The scene Ryan Coogler wants to delete from history: “I was bugged having to do that”
In moviemaking, sometimes directors have to kill their proverbial babies, even if it goes against their every creative instinct. Ryan Coogler, for example, was forced into such a situation while making his third movie, and he regretted it for years afterwards.
In 2018, off the back of only two movies, Coogler found himself elevated into tentpole blockbuster territory with Marvel’s Black Panther. Suddenly, a guy who had made one low-budget drama and one mid-budget franchise spinoff was at the helm of a $200million superhero epic. It was the kind of quantum leap in a career that has caused many directors, young and old, to crumble under the weight of expectation, but with a rare confidence in his abilities, Coogler isn’t like most.

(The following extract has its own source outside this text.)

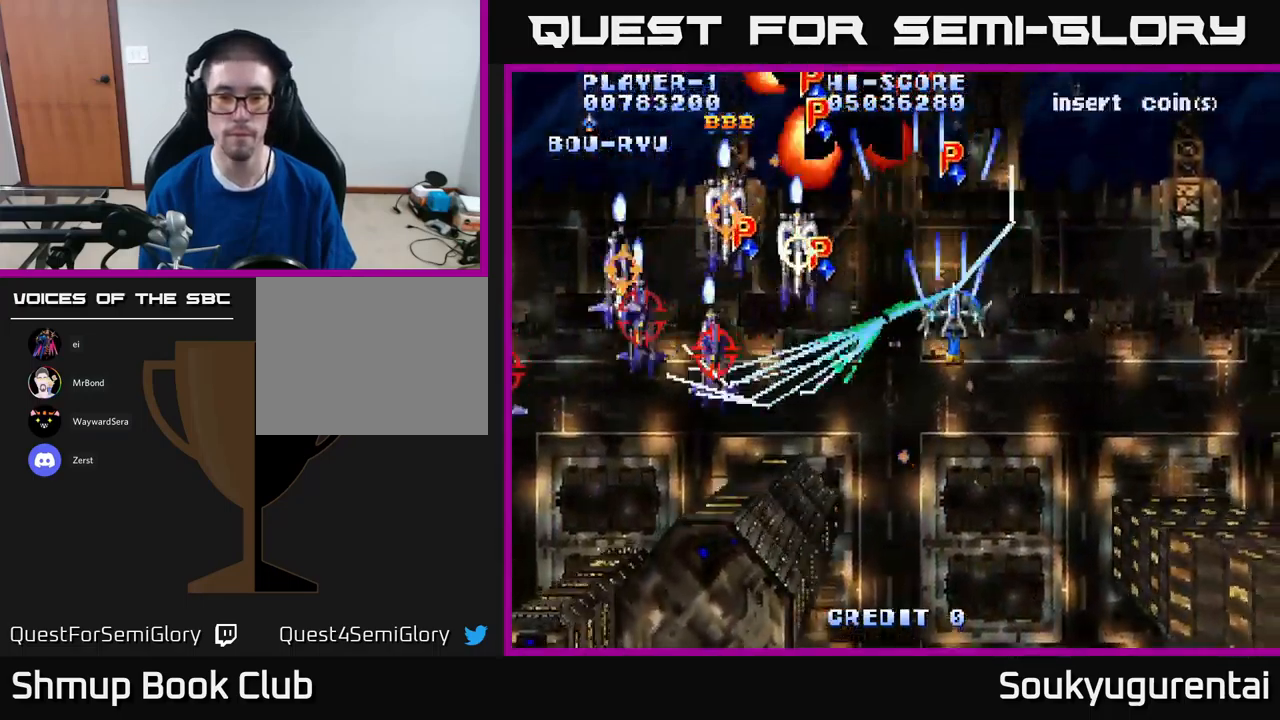
{"dt_ms": 500, "buttons": ["A", "DPAD_DOWN"], "left_stick": "center", "right_stick": "center", "events": [[117, "DPAD_RIGHT", "up"]]}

He took to big-budget filmmaking like a spear through Wakandan enemies, creating a movie that revelled in its cultural importance while being an entertainer through and through, working within the confines of a Marvel Cinematic Universe entry. This was no vapid excuse to sell toys but a layered geopolitical story set in and around the Afrofuturistic nation of Wakanda, which even in fiction felt like a breathing entity itself, putting “Wakanda forever!” on the map of cultural lexicon.

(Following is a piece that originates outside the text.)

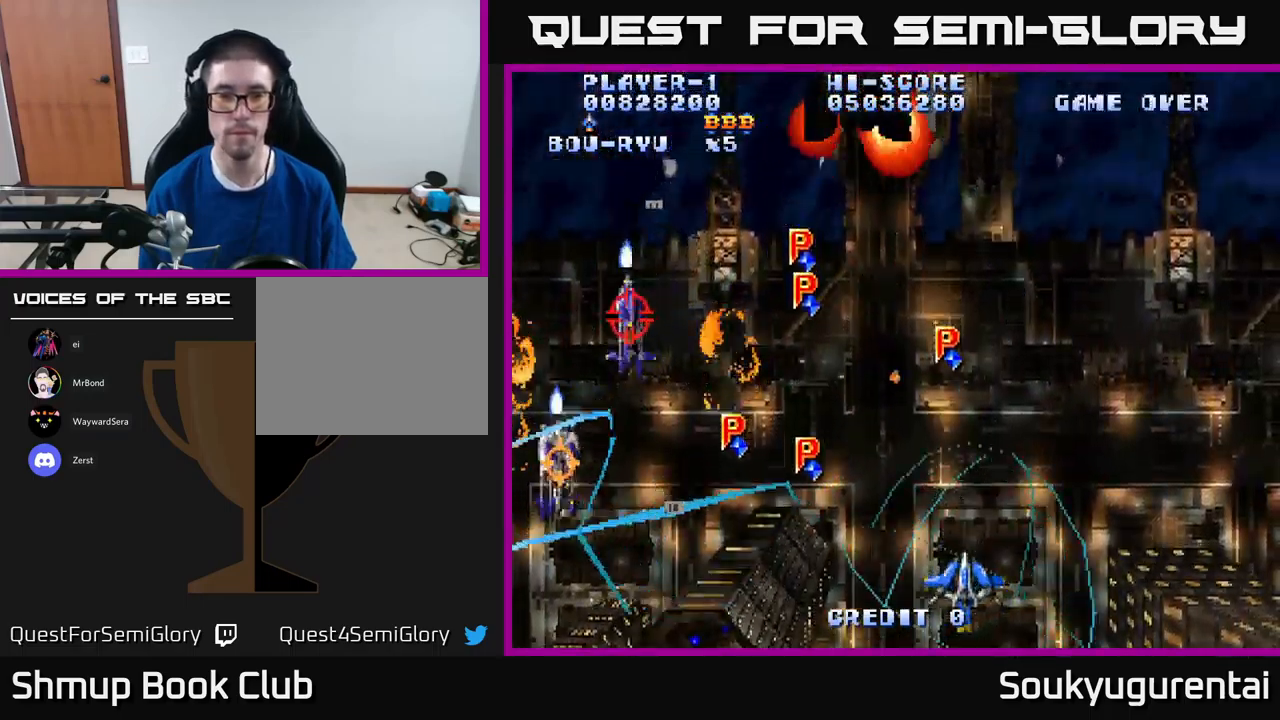
{"dt_ms": 500, "buttons": ["A", "DPAD_UP"], "left_stick": "center", "right_stick": "center", "events": [[17, "DPAD_DOWN", "up"], [33, "DPAD_LEFT", "down"], [67, "DPAD_UP", "down"], [233, "DPAD_LEFT", "up"]]}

Overall, Black folks delighted in Black Panther‘s featuring of widespread and layered representation Hollywood had lacked for so many years, in a big-budget mainstream format. Coogler’s hand was free as he painted his movie his way, and it resulted in a modern classic. However, not long after the movie was released, he admitted there was at least one creative decision that irked him.
In the film’s opening act, Andy Serkis returned as the villainous South African arms dealer Ulysses Klaue, a character who had briefly appeared a few years earlier in Avengers: Age of Ultron. From the second he exploded into action in Black Panther, it was clear Serkis was raring to go, and it felt like his performance as the gleefully destructive ne’er-do-well was defined by the instruction, “Just have fun out there”.

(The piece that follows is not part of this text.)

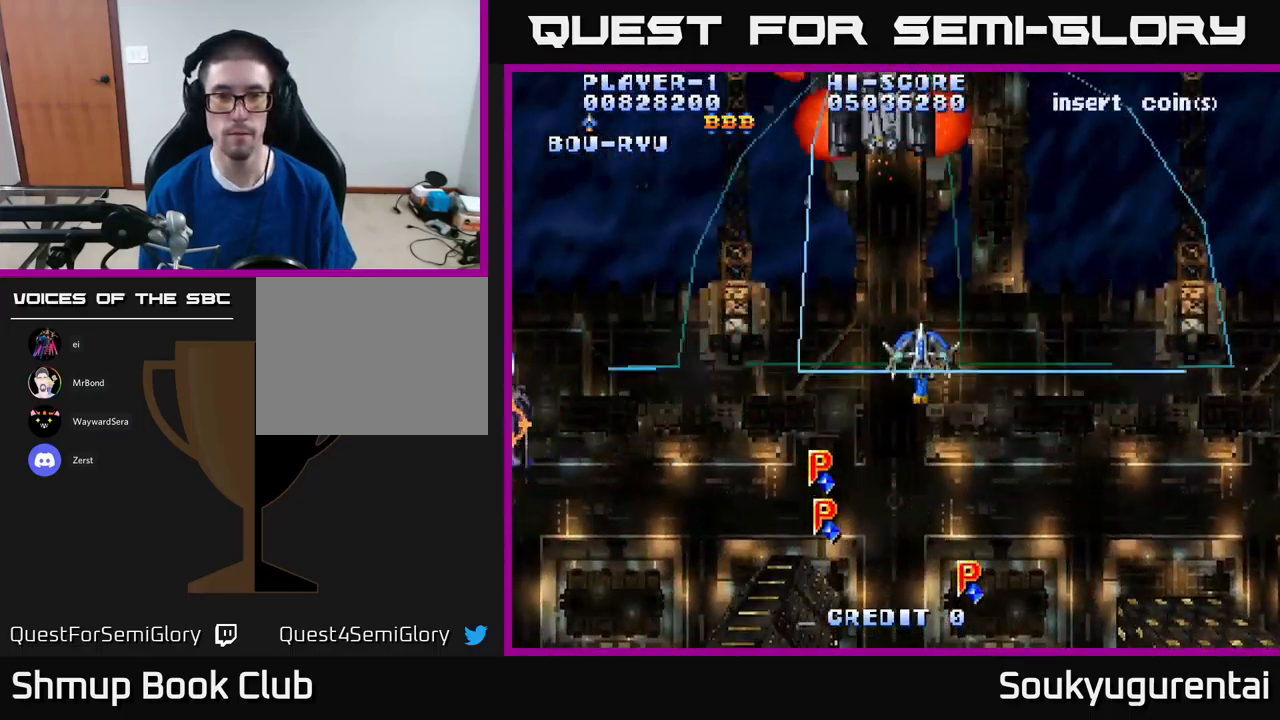
{"dt_ms": 500, "buttons": ["A", "DPAD_DOWN"], "left_stick": "center", "right_stick": "center", "events": [[217, "DPAD_UP", "up"], [250, "DPAD_DOWN", "down"]]}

Charmingly, when Coogler spoke to The Toronto Sun, he confirmed that he pretty much let Serkis off the leash and was wildly entertained by what the motion-capture pioneer came up with. “Klaue in this movie, he’s just having a good time,” Coogler grinned, “Every scene he’s in, he’s walking in like it’s the best day of his life. He’s got a swagger to him that’s interesting, and for me, it was cool to see Andy act like that. It was a real pleasure.”
Unfortunately, while the filmmaker had a ball with Serkis and on-set, Klaue was always destined to burn brightly for a short time, not a long time. It’s unclear if he was mandated to kill off the character by Marvel Studios, whose overarching plan for their cinematic universe often overrules directors when making individual story decisions in their films, but Coogler confirmed that it’s not something he was in a hurry to do.
“I like Klaue,” the crestfallen director admitted, “I was bugged by having to do that. It’s tough when you have to kill characters off, and I really did love that character”.
Coogler hinted that Klaue’s demise at the hands of Michael B Jordan’s Erik Killmonger may have been entirely dictated by the story, because Killmonger uses his death as a method of gaining entry into Wakanda. However, he also mused, “It’s one of those things where when you’ve got so many people in a movie, some of them have to go”, which perhaps hints that Marvel wanted to thin out its roster a bit, and Klaue was an easy target.
Whatever the case, given his fondness for the character, it’s entirely possible that Coogler would have deleted that scene from history if given the chance, and the maniacal Klaue would have lived to fight another day. Spare a thought for a director overruled, and an actor whose bank balance took a direct hit.